Date of this Version
Snyder, S.B., M.J. Richard, J.P Thilsted, R.C. Drewien, and J.C. Lewis. Lead poisoning in a whooping crane. In: Wood D. A., ed. 1992. Proceedings 1988 North American Crane Workshop, Feb. 22–24, 1988. Lake Wales, Florida (Tallahassee, FL: State of Florida Game and Fresh Water Fish Commission Nongame Wildlife Program Technical Report #12, 1992), pp. 207-210.

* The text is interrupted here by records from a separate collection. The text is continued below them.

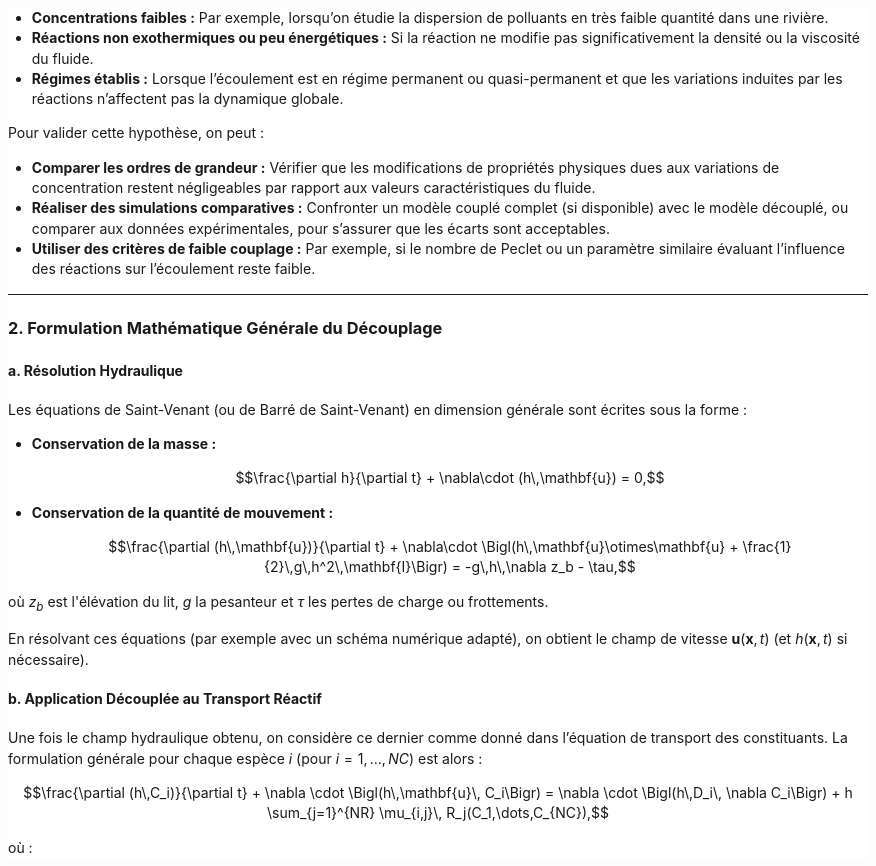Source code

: - **Concentrations faibles :** Par exemple, lorsqu’on étudie la dispersion de polluants en très faible quantité dans une rivière.  
- **Réactions non exothermiques ou peu énergétiques :** Si la réaction ne modifie pas significativement la densité ou la viscosité du fluide.  
- **Régimes établis :** Lorsque l’écoulement est en régime permanent ou quasi-permanent et que les variations induites par les réactions n’affectent pas la dynamique globale.

Pour valider cette hypothèse, on peut :

- **Comparer les ordres de grandeur :** Vérifier que les modifications de propriétés physiques dues aux variations de concentration restent négligeables par rapport aux valeurs caractéristiques du fluide.  
- **Réaliser des simulations comparatives :** Confronter un modèle couplé complet (si disponible) avec le modèle découplé, ou comparer aux données expérimentales, pour s’assurer que les écarts sont acceptables.  
- **Utiliser des critères de faible couplage :** Par exemple, si le nombre de Peclet ou un paramètre similaire évaluant l’influence des réactions sur l’écoulement reste faible.

---

### 2. Formulation Mathématique Générale du Découplage

#### a. Résolution Hydraulique

Les équations de Saint-Venant (ou de Barré de Saint-Venant) en dimension générale sont écrites sous la forme :

- **Conservation de la masse :**  
  
  ```math
  \frac{\partial h}{\partial t} + \nabla\cdot (h\,\mathbf{u}) = 0,
  ```

- **Conservation de la quantité de mouvement :**  
  
  ```math
  \frac{\partial (h\,\mathbf{u})}{\partial t} + \nabla\cdot \Bigl(h\,\mathbf{u}\otimes\mathbf{u} + \frac{1}{2}\,g\,h^2\,\mathbf{I}\Bigr) = -g\,h\,\nabla z_b - \tau,
  ```

où $z_b$ est l'élévation du lit, $g$ la pesanteur et $\tau$ les pertes de charge ou frottements.

En résolvant ces équations (par exemple avec un schéma numérique adapté), on obtient le champ de vitesse $\mathbf{u}(\mathbf{x},t)$ (et $h(\mathbf{x},t)$ si nécessaire).

#### b. Application Découplée au Transport Réactif

Une fois le champ hydraulique obtenu, on considère ce dernier comme donné dans l’équation de transport des constituants. La formulation générale pour chaque espèce $i$ (pour $i=1,\dots,NC$) est alors :

```math
\frac{\partial (h\,C_i)}{\partial t} + \nabla \cdot \Bigl(h\,\mathbf{u}\, C_i\Bigr) = \nabla \cdot \Bigl(h\,D_i\, \nabla C_i\Bigr) + h \sum_{j=1}^{NR} \mu_{i,j}\, R_j(C_1,\dots,C_{NC}),
```

où :
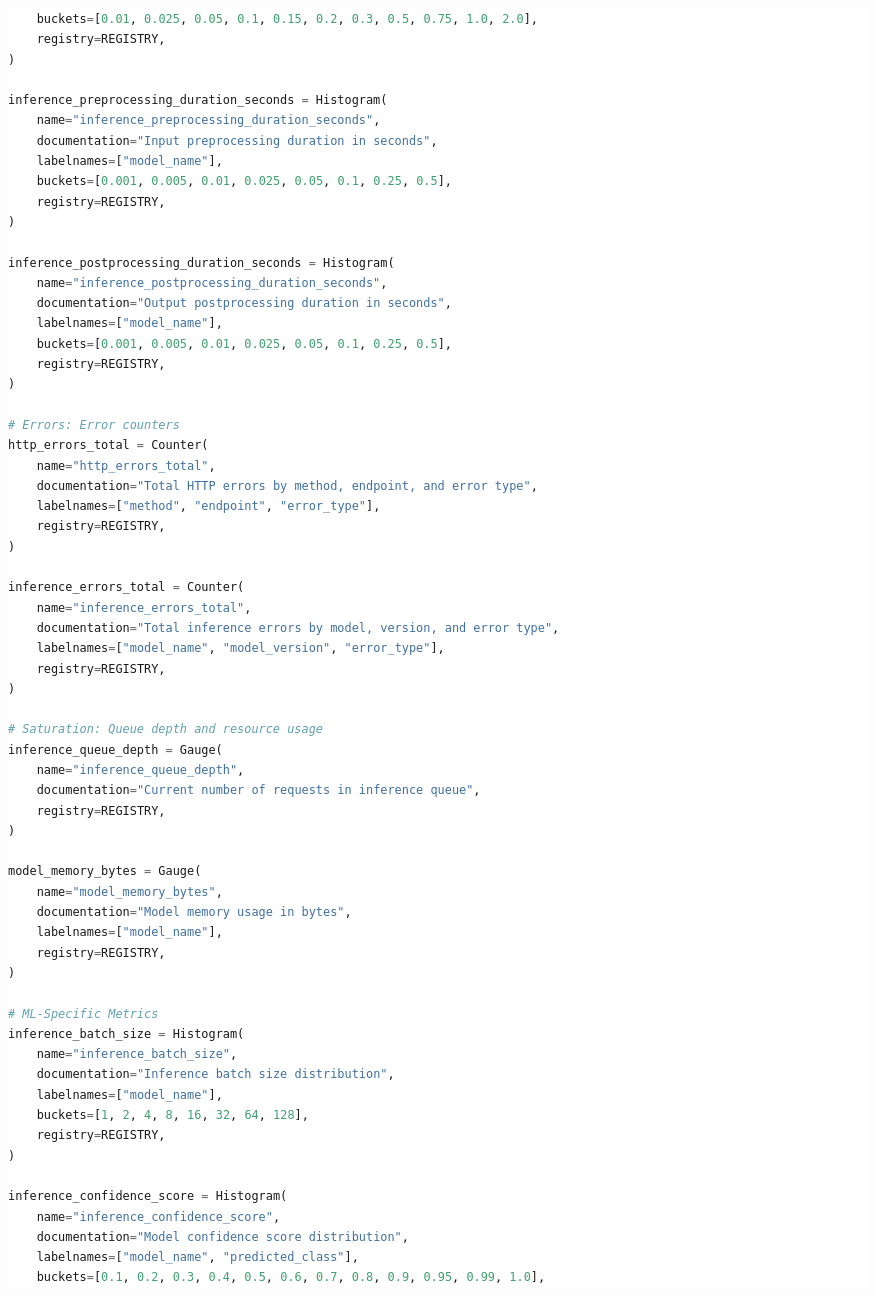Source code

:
 ```python
    buckets=[0.01, 0.025, 0.05, 0.1, 0.15, 0.2, 0.3, 0.5, 0.75, 1.0, 2.0],
    registry=REGISTRY,
)

inference_preprocessing_duration_seconds = Histogram(
    name="inference_preprocessing_duration_seconds",
    documentation="Input preprocessing duration in seconds",
    labelnames=["model_name"],
    buckets=[0.001, 0.005, 0.01, 0.025, 0.05, 0.1, 0.25, 0.5],
    registry=REGISTRY,
)

inference_postprocessing_duration_seconds = Histogram(
    name="inference_postprocessing_duration_seconds",
    documentation="Output postprocessing duration in seconds",
    labelnames=["model_name"],
    buckets=[0.001, 0.005, 0.01, 0.025, 0.05, 0.1, 0.25, 0.5],
    registry=REGISTRY,
)

# Errors: Error counters
http_errors_total = Counter(
    name="http_errors_total",
    documentation="Total HTTP errors by method, endpoint, and error type",
    labelnames=["method", "endpoint", "error_type"],
    registry=REGISTRY,
)

inference_errors_total = Counter(
    name="inference_errors_total",
    documentation="Total inference errors by model, version, and error type",
    labelnames=["model_name", "model_version", "error_type"],
    registry=REGISTRY,
)

# Saturation: Queue depth and resource usage
inference_queue_depth = Gauge(
    name="inference_queue_depth",
    documentation="Current number of requests in inference queue",
    registry=REGISTRY,
)

model_memory_bytes = Gauge(
    name="model_memory_bytes",
    documentation="Model memory usage in bytes",
    labelnames=["model_name"],
    registry=REGISTRY,
)

# ML-Specific Metrics
inference_batch_size = Histogram(
    name="inference_batch_size",
    documentation="Inference batch size distribution",
    labelnames=["model_name"],
    buckets=[1, 2, 4, 8, 16, 32, 64, 128],
    registry=REGISTRY,
)

inference_confidence_score = Histogram(
    name="inference_confidence_score",
    documentation="Model confidence score distribution",
    labelnames=["model_name", "predicted_class"],
    buckets=[0.1, 0.2, 0.3, 0.4, 0.5, 0.6, 0.7, 0.8, 0.9, 0.95, 0.99, 1.0],
```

The first known incident of lead poisoning in a whooping crane (Grus americana) occurred as the affected bird completed its second migration from Grays Lake National Wildlife Refuge (NWR), Idaho to Bosque del Apache NWR, New Mexico. It fell ill about 4 1/2 weeks after reaching the winter site and was captured. The bird exhibited signs of anorexia and starvation, weakness with drooped wings, greenish watery diarrhea and an unusual gaping of the mouth with abnormal swallowing motions. Blood showed marked polychromasia (>50%) and reticulocytosis (>80%) of RBC's. Serum chemistry values were not diagnostic. A radiograph showed the gizzard contained material more dense than normal grit. Blood lead levels were 566 mg/dl (5.66 ppm). The bird died after 48 hours in captivity, failing to respond to supportive care and chelation (1 injection of calcium verso nate @35 mg/kg 1M). At necropsy the gizzard contained approximately 890 tiny lead particles (8.35 g) as well as many particles of plastic and aluminum. Liver lead levels were 24 ppm (wet basis), and kidney 10.4 ppm (wet basis). The source of the ingested lead was thought to be a small plastic encased battery or fishing sinker or similar object. The crane had also been shot with a shotgun sometime previously, but this was not the cause of death.